Emergency department visits for high blood pressure jumped 25 percent in just five years, according to a recent study by the American Heart Association. Although more patients came to the ED presenting hypertension during those years, the percentage of admissions and hospital deaths decreased.

"This shows we are not doing a good job in controlling high blood pressure in the outpatient setting. We need better high blood pressure care in this setting," said the study's lead researcher Sourabh Aggarwal, M.D., the chief resident in the Department of Internal Medicine at Western Michigan University School of Medicine.

The researchers collected data on nearly 4 million emergency department visits from 2006-11 in which hypertension was the first listed diagnosis. The study results, presented at the American Heart Association's High Blood Pressure Research Scientific Sessions 2014, show that ED visits for essential hypertension increased by 25 percent. Admissions for these patients fell by 15 percent during that period.

The scientists found similar results regarding ED visits for patients suffering hypertension with complication and secondary hypertension — ED visits rose by 19 percent between while the admission rate declined by 12 percent. On a positive note, the research also reveals that fewer patients admitted for hypertension are dying in the hospital that number fell 36 percent during the five-year study period.

The researchers say the decline in admissions and hospital deaths may be because ED physicians and staff are becoming more skilled at treating hypertension, but that the increase of ED visits for hypertension shows that patients need more help controlling blood pressure outside of the hospital setting.

According to CDC statistics, 31 percent of Americans have hypertension, and less than half have their blood pressure under control. About 7 of 10 people having a first myocardial infarction have high blood pressure, as do about 8 out of 10 people having their first CVA.

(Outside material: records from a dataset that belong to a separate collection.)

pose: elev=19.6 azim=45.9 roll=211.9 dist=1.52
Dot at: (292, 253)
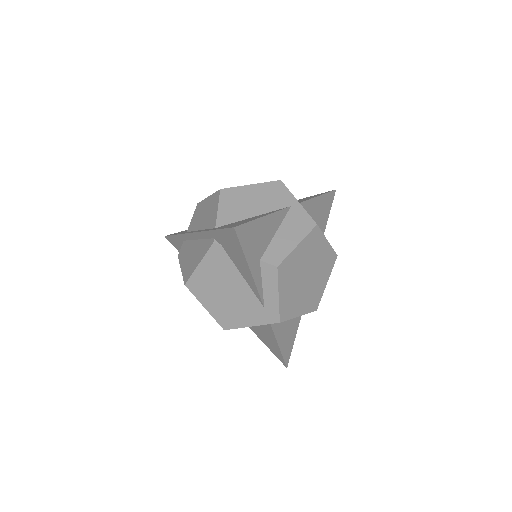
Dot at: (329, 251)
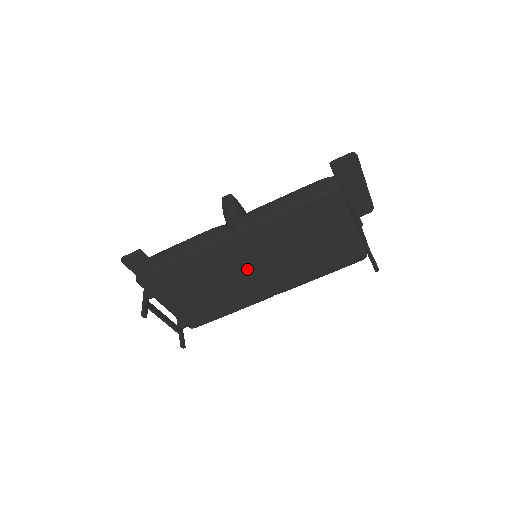
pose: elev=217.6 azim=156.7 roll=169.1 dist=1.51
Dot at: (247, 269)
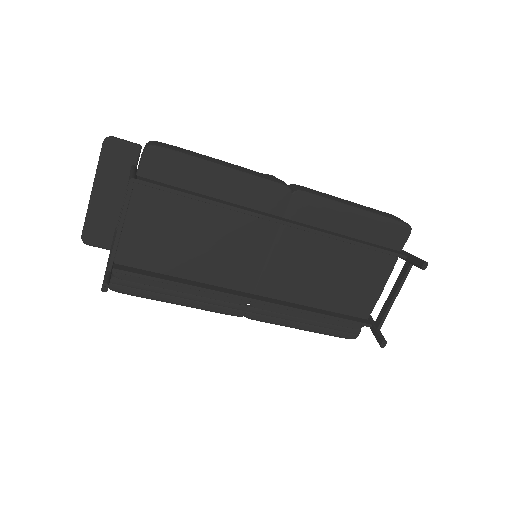
Dot at: (260, 249)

Hypertension causes about a thousand deaths each day in the United States. Hypertension is also a major risk factor for chronic heart failure and kidney disease. The American Heart Association encourages consumers to seek emergency care for hypertensive crisis for systolic BP readings of 180mm HG or more and diastolic pressure of at least 110 mm HG.

The authors of the study did not mention what had brought the patients to the emergency department, but many hypertensive patients do not realize they have high blood pressure symptoms such as headache and dizziness drive many to seek care. Others realize they have the condition but are unable to keep blood pressure readings under control.

Upon presentation, ED physicians should lower BP aggressively to avoid neurologic end-organ damage, such as hypertensive encephalopathy, cerebral vascular accident or cerebral infarction, subarachnoid hemorrhage, or intracranial hemorrhage. After physical exam to assess end-organ dysfunction, ED physicians should order labs to check electrolytes, BUN and creatinine, and a dipstick urine test for hematuria or proteinuria. Chest radiography and ECG may be indicated for patients with chest pain or evidence of pulmonary edema.

Optimal pharmacotherapy depends on the organ at risk during the hypertensive emergency. Treatment usually includes some combination of sodium nitroprusside, alpha- and beta-blockers such as labetalol and fenoldopam, and calcium channel blockers such as clevidipine.

Once stabilized, the patient may be admitted to the hospital or released to the care of a physician.